Exercise details
Lay out the material below as a Markdown table with the columns Row and Line, numbering each row and leaving out blank lines. Begin at the line that has "pose: elev=255.9 azim=295.1" and stop after the line that has "Dot at: (293, 227)".
-- start of Entries provided --
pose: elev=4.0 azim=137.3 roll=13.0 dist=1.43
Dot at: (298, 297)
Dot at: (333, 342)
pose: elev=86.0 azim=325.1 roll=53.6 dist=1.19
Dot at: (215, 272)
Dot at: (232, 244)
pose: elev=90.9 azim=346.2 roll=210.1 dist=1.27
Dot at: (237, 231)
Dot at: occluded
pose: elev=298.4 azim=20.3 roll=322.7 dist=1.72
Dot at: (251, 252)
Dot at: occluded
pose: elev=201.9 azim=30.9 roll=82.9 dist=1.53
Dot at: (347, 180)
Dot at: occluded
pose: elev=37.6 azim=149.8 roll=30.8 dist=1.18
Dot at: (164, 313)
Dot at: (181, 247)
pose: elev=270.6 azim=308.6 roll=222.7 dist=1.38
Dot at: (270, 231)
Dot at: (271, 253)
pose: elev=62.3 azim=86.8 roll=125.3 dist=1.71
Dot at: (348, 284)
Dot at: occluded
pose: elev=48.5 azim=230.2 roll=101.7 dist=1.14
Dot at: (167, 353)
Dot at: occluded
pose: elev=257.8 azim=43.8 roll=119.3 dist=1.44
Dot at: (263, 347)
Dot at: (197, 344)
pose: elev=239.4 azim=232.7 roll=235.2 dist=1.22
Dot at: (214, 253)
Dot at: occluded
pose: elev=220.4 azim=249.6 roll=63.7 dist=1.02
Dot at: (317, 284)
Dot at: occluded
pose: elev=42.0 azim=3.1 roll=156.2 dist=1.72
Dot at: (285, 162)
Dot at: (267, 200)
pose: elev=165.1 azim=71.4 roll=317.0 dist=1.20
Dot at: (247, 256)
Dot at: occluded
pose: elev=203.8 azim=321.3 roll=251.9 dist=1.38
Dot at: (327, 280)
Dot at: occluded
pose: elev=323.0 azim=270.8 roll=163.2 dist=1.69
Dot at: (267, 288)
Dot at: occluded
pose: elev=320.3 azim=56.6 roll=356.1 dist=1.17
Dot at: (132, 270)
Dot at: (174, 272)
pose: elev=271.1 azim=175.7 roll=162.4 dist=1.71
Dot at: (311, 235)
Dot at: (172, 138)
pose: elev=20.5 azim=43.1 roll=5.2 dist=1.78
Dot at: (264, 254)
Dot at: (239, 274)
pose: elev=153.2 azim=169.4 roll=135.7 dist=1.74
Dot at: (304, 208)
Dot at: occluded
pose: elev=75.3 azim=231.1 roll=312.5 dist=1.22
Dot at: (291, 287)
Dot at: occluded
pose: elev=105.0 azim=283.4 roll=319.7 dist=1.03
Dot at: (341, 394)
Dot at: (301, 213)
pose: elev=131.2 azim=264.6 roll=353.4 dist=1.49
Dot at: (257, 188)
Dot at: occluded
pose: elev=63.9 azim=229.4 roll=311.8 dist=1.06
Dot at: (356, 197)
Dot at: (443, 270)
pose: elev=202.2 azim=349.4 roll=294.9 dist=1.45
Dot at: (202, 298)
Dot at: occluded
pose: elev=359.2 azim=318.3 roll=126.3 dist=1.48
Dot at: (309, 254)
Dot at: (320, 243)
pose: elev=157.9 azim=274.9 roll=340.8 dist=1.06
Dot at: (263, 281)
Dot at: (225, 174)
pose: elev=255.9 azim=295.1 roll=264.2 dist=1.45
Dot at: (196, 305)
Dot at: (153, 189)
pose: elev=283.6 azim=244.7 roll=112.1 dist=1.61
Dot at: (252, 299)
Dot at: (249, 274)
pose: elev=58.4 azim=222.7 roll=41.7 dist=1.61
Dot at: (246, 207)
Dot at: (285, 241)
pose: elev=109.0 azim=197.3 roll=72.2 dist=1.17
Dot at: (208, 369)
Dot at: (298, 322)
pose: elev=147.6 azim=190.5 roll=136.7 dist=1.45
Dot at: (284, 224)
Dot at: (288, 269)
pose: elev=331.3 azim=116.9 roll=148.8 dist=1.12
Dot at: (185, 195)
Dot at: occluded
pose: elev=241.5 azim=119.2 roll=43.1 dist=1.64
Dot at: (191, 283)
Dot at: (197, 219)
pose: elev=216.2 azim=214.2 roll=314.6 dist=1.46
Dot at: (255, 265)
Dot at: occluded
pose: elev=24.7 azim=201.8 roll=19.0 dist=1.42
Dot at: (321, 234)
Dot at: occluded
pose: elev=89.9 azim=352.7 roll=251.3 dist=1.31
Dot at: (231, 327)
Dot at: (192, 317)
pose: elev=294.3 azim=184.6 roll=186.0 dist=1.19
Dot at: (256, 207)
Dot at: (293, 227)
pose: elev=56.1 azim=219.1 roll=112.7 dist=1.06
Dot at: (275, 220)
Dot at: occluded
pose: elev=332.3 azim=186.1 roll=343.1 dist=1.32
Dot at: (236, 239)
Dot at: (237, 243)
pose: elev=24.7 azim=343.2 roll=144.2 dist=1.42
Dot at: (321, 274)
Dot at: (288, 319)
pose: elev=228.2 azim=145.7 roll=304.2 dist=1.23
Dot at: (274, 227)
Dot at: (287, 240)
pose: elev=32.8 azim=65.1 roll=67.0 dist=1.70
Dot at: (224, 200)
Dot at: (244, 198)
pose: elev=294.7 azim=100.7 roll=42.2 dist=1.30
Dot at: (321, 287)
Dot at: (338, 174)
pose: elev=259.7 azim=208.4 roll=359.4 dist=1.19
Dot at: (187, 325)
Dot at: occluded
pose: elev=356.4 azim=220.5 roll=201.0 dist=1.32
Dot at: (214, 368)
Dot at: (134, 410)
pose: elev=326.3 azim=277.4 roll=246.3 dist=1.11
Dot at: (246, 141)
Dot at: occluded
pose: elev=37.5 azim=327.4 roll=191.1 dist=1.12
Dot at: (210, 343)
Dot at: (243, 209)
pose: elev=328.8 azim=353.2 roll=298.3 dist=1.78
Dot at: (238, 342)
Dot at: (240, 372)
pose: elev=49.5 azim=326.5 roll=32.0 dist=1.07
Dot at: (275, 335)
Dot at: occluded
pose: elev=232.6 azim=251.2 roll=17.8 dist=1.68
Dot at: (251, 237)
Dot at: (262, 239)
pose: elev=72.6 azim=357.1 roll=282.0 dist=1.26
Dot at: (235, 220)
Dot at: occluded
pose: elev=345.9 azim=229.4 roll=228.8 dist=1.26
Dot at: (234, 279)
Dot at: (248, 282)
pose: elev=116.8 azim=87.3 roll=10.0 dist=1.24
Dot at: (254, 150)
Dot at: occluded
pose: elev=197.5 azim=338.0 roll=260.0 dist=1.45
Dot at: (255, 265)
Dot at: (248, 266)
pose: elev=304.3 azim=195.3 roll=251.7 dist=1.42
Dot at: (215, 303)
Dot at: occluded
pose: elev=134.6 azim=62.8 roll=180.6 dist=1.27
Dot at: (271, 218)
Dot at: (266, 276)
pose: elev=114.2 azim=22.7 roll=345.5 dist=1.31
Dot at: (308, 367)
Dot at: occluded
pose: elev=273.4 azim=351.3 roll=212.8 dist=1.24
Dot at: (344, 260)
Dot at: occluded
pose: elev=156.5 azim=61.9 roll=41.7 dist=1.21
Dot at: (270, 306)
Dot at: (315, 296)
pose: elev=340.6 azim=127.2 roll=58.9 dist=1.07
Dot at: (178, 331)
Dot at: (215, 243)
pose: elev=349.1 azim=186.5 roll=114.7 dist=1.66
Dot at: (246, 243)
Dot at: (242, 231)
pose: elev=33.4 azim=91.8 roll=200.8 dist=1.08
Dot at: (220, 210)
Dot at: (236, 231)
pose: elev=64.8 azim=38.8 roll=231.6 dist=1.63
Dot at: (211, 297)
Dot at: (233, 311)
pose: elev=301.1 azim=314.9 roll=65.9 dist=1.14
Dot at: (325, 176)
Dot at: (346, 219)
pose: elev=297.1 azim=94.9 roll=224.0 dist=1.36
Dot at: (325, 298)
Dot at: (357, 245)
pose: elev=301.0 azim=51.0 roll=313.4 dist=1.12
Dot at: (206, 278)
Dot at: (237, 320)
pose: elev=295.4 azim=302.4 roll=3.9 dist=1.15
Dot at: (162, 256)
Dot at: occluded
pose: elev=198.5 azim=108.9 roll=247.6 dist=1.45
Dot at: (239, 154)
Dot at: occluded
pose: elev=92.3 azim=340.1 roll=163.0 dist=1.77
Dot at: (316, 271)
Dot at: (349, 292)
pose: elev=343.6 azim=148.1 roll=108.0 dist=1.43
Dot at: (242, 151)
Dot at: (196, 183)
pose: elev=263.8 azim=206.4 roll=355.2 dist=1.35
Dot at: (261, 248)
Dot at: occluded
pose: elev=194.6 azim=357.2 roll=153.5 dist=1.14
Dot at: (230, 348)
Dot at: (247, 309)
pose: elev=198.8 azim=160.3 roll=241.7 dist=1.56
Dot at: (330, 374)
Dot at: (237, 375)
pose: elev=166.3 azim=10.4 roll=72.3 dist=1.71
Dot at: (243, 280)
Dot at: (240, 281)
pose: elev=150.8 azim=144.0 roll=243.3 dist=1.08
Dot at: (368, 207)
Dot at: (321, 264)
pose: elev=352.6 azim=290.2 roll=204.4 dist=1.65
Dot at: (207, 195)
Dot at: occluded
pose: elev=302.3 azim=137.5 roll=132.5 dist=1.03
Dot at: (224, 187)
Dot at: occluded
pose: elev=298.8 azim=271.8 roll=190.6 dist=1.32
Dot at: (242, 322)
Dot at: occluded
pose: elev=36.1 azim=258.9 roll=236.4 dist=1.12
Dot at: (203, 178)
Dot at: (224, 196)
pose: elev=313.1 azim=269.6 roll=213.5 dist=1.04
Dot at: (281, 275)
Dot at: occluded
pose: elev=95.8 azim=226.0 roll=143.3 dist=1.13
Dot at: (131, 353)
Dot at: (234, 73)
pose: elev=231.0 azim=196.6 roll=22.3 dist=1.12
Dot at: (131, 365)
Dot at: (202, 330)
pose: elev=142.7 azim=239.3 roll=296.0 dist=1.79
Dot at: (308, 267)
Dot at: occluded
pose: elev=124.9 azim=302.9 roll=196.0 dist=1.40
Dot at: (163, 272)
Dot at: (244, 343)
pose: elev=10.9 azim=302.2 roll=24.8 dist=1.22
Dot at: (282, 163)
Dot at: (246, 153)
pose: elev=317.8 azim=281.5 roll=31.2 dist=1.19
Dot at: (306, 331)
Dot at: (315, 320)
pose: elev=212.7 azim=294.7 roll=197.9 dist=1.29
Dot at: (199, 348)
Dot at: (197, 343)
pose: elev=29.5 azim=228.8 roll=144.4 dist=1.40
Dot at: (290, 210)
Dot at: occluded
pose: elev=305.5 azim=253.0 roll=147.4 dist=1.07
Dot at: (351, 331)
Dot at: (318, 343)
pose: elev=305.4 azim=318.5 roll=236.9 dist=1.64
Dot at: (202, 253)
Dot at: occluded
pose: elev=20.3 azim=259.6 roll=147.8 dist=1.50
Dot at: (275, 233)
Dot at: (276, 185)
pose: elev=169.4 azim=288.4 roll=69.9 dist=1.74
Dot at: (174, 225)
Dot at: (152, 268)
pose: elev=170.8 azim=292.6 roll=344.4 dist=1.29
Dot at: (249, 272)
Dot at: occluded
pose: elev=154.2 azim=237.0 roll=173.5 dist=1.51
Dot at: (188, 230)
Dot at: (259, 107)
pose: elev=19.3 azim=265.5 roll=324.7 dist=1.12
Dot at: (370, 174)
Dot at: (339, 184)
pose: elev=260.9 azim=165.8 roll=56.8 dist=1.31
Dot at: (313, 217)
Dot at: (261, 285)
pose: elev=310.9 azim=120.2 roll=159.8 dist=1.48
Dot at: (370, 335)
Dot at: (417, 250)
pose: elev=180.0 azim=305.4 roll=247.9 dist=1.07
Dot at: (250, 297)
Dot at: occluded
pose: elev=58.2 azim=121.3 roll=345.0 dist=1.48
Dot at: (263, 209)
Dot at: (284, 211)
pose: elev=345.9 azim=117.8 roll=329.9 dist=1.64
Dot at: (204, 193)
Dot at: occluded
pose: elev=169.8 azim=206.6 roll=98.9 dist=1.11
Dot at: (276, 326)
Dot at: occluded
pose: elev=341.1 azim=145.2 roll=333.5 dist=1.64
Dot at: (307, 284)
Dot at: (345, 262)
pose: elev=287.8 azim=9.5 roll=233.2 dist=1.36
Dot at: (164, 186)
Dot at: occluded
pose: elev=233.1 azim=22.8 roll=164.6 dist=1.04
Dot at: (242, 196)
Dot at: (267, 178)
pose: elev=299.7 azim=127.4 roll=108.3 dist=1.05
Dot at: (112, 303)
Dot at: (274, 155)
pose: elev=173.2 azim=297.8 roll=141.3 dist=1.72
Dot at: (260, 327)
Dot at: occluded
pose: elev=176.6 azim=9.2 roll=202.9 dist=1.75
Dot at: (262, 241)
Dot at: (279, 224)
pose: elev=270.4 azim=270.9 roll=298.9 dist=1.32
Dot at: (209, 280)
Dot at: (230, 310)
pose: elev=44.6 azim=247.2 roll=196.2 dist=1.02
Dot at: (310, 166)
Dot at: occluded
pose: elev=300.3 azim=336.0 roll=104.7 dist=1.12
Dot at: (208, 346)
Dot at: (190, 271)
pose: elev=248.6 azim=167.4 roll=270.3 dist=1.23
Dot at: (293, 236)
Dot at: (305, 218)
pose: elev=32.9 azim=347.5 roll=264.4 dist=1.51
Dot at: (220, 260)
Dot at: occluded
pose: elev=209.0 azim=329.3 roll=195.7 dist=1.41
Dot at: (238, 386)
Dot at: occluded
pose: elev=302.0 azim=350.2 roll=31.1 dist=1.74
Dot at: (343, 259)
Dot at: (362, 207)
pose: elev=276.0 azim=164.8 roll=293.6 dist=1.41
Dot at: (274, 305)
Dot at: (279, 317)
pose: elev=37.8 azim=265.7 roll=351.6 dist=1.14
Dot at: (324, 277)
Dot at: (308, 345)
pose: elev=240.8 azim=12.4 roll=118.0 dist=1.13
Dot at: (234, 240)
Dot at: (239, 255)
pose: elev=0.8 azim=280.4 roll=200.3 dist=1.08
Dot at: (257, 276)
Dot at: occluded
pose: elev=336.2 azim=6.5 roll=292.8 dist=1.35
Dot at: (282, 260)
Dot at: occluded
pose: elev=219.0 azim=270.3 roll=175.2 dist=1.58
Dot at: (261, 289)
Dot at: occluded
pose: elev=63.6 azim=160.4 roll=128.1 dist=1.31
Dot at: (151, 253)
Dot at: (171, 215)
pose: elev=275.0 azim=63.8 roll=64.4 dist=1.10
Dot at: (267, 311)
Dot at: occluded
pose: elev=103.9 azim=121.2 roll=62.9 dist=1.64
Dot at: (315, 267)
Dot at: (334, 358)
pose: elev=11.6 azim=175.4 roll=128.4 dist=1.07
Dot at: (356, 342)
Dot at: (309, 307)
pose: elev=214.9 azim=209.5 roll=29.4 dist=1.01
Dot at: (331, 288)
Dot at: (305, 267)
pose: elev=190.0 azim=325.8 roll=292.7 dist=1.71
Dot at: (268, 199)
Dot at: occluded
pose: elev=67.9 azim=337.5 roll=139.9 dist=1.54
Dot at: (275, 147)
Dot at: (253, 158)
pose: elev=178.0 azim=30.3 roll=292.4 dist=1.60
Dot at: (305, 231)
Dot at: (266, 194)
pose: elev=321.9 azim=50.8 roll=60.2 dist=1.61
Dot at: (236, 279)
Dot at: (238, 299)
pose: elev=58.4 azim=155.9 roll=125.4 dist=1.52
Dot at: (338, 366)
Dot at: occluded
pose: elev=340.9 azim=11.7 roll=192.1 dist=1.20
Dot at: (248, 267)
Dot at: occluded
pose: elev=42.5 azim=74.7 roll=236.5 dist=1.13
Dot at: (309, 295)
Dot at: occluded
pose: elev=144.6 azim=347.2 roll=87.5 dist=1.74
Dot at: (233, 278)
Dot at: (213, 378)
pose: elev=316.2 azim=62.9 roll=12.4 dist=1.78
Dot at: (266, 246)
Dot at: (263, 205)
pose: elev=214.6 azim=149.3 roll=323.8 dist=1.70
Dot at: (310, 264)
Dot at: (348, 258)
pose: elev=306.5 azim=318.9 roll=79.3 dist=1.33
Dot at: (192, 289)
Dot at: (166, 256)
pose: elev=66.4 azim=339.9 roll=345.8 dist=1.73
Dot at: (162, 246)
-- end of Entries provided --
Answer to the task
| Row | Line |
|---|---|
| 1 | pose: elev=255.9 azim=295.1 roll=264.2 dist=1.45 |
| 2 | Dot at: (196, 305) |
| 3 | Dot at: (153, 189) |
| 4 | pose: elev=283.6 azim=244.7 roll=112.1 dist=1.61 |
| 5 | Dot at: (252, 299) |
| 6 | Dot at: (249, 274) |
| 7 | pose: elev=58.4 azim=222.7 roll=41.7 dist=1.61 |
| 8 | Dot at: (246, 207) |
| 9 | Dot at: (285, 241) |
| 10 | pose: elev=109.0 azim=197.3 roll=72.2 dist=1.17 |
| 11 | Dot at: (208, 369) |
| 12 | Dot at: (298, 322) |
| 13 | pose: elev=147.6 azim=190.5 roll=136.7 dist=1.45 |
| 14 | Dot at: (284, 224) |
| 15 | Dot at: (288, 269) |
| 16 | pose: elev=331.3 azim=116.9 roll=148.8 dist=1.12 |
| 17 | Dot at: (185, 195) |
| 18 | Dot at: occluded |
| 19 | pose: elev=241.5 azim=119.2 roll=43.1 dist=1.64 |
| 20 | Dot at: (191, 283) |
| 21 | Dot at: (197, 219) |
| 22 | pose: elev=216.2 azim=214.2 roll=314.6 dist=1.46 |
| 23 | Dot at: (255, 265) |
| 24 | Dot at: occluded |
| 25 | pose: elev=24.7 azim=201.8 roll=19.0 dist=1.42 |
| 26 | Dot at: (321, 234) |
| 27 | Dot at: occluded |
| 28 | pose: elev=89.9 azim=352.7 roll=251.3 dist=1.31 |
| 29 | Dot at: (231, 327) |
| 30 | Dot at: (192, 317) |
| 31 | pose: elev=294.3 azim=184.6 roll=186.0 dist=1.19 |
| 32 | Dot at: (256, 207) |
| 33 | Dot at: (293, 227) |